When I began to tithe, I discovered a new way of looking at things--that what I was doing was not simply a "10% income reduction." Nothing really reduced in my life. Things grew instead.
But those good feelings have still not absolved me of asking more questions of myself. I realized something important. When I am busy congratulating myself about "being happy with less," I am probably diverting my attention from something I'm psychologically hoarding.
Take that laundry list I just wrote for you about my discoveries. A piece of what I told you comes from a deep and holy place. BUT--I have to be honest here. Another piece of what I just told you comes from a quite shallow place--the place where my ego wants you to see me as this model of spiritual discipline. The ugly truth is, there are times I sort of want people to look at me like this 101st Screaming Eagle Airborne Ranger of spiritual discipline.
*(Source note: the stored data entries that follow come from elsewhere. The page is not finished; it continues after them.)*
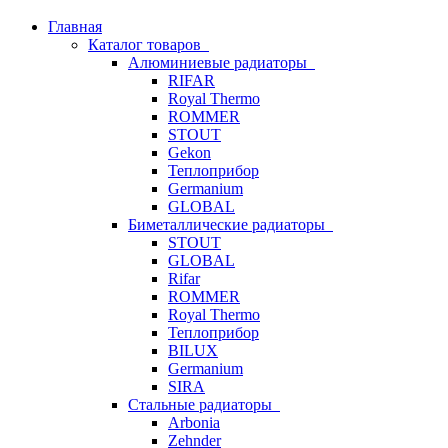
Главная
Каталог товаров
Алюминиевые радиаторы
RIFAR
Royal Thermo
ROMMER
STOUT
Gekon
Теплоприбор
Germanium
GLOBAL
Биметаллические радиаторы
STOUT
GLOBAL
Rifar
ROMMER
Royal Thermo
Теплоприбор
BILUX
Germanium
SIRA
Стальные радиаторы
Arbonia
Zehnder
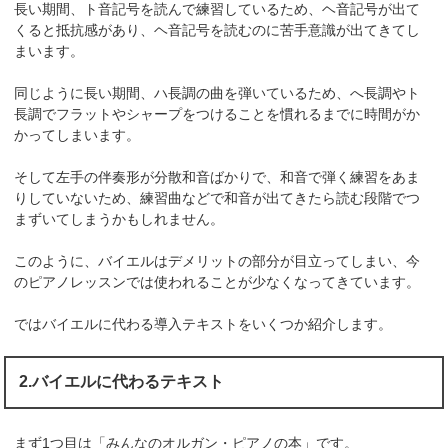
長い期間、ト音記号を読んで練習しているため、ヘ音記号が出て
くると抵抗感があり、ヘ音記号を読むのに苦手意識が出てきてし
まいます。
同じように長い期間、ハ長調の曲を弾いているため、へ長調やト
長調でフラットやシャープをつけることを慣れるまでに時間がか
かってしまいます。
そして左手の伴奏形が分散和音ばかりで、和音で弾く練習をあま
りしていないため、練習曲などで和音が出てきたら読む段階でつ
まずいてしまうかもしれません。
このように、バイエルはデメリットの部分が目立ってしまい、今
のピアノレッスンでは使われることが少なくなってきています。
ではバイエルに代わる導入テキストをいくつか紹介します。
2.バイエルに代わるテキスト
まず1つ目は「みんなのオルガン・ピアノの本」です。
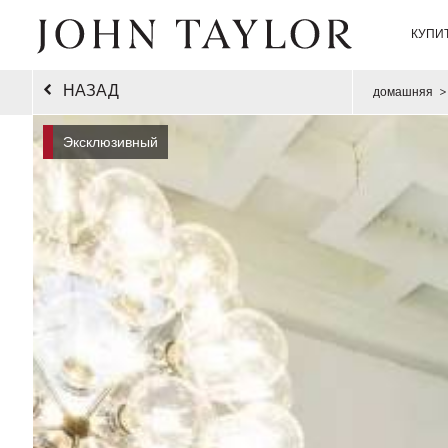
КУПИ
НАЗАД
домашняя
>
Эксклюзивный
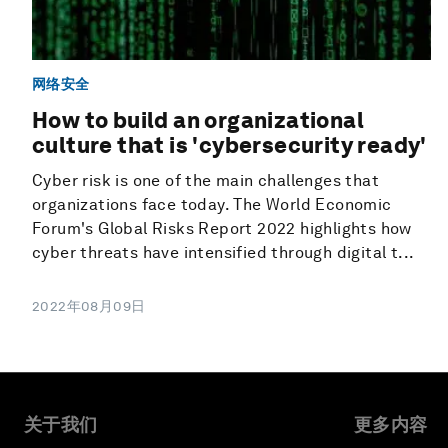
网络安全
How to build an organizational
culture that is 'cybersecurity ready'
Cyber risk is one of the main challenges that
organizations face today. The World Economic
Forum's Global Risks Report 2022 highlights how
cyber threats have intensified through digital t...
2022年08月09日
关于我们
更多内容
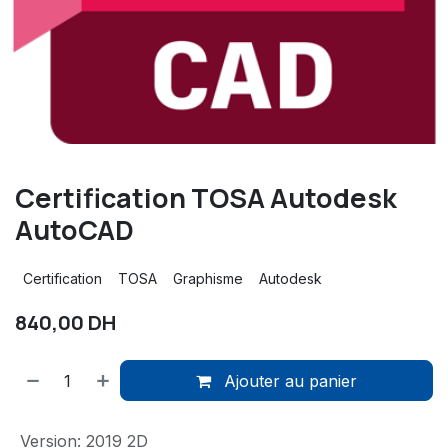
Certification TOSA Autodesk
AutoCAD
Certification
TOSA
Graphisme
Autodesk
840,00
DH
Ajouter au panier
Version
:
2019 2D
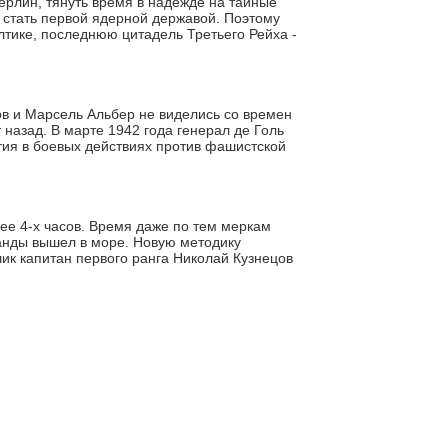
Берлин, тянуть время в надежде на тайные
а стать первой ядерной державой. Поэтому
тике, последнюю цитадель Третьего Рейха -
в и Марсель Альбер не виделись со времен
 назад. В марте 1942 года генерал де Голь
тия в боевых действиях против фашистской
ее 4-х часов. Время даже по тем меркам
манды вышел в море. Новую методику
чик капитан первого ранга Николай Кузнецов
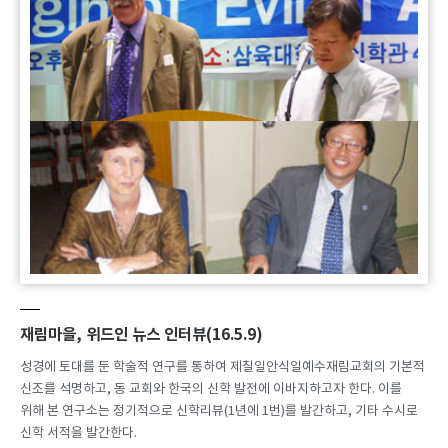
재림마을, 위드인 뉴스 인터뷰(16.5.9)
성경에 토대를 둔 학술적 연구를 통하여 제칠일안식일예수재림교회의 기본적
신조를 석명하고, 동 교회와 한국의 신학 발전에 이바지하고자 한다. 이를
위해 본 연구소는 정기적으로 신학리뷰(1년에 1번)를 발간하고, 기타 수시로
신학 서적을 발간한다.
There's a part of me that doesn't just want you to see me as an infantry "grunt" in God's Army of Love, but a very elite grunt.
Which, of course, leads me to the humility that "I still don't quite get it," even though I get it far better than I used to.
You might wonder why I chose the painting above for this discussion.
Notice what's going on slightly to the right of front and center in the painting.
There's a little brown dog sitting on the tail of the cloak of the guy in tan--and the guy doesn't even notice it.
He's so captivated in what John the Baptist has to say, he doesn't even notice there's a dog sitting on his cloak.
For that man, hearing John's words is enough.
If he were to move, he'd notice pretty quickly the dog is restricting his movement. Would he push the dog off? Could he sit still for the dog's sake, so long that his sacrum hurt or his butt fell asleep or he got shooting pains down one leg? I don't know.
So it is with any of the good growing within us. When we are simply "living it" and not thinking about "how we look in it," we will have mostly arrived into it.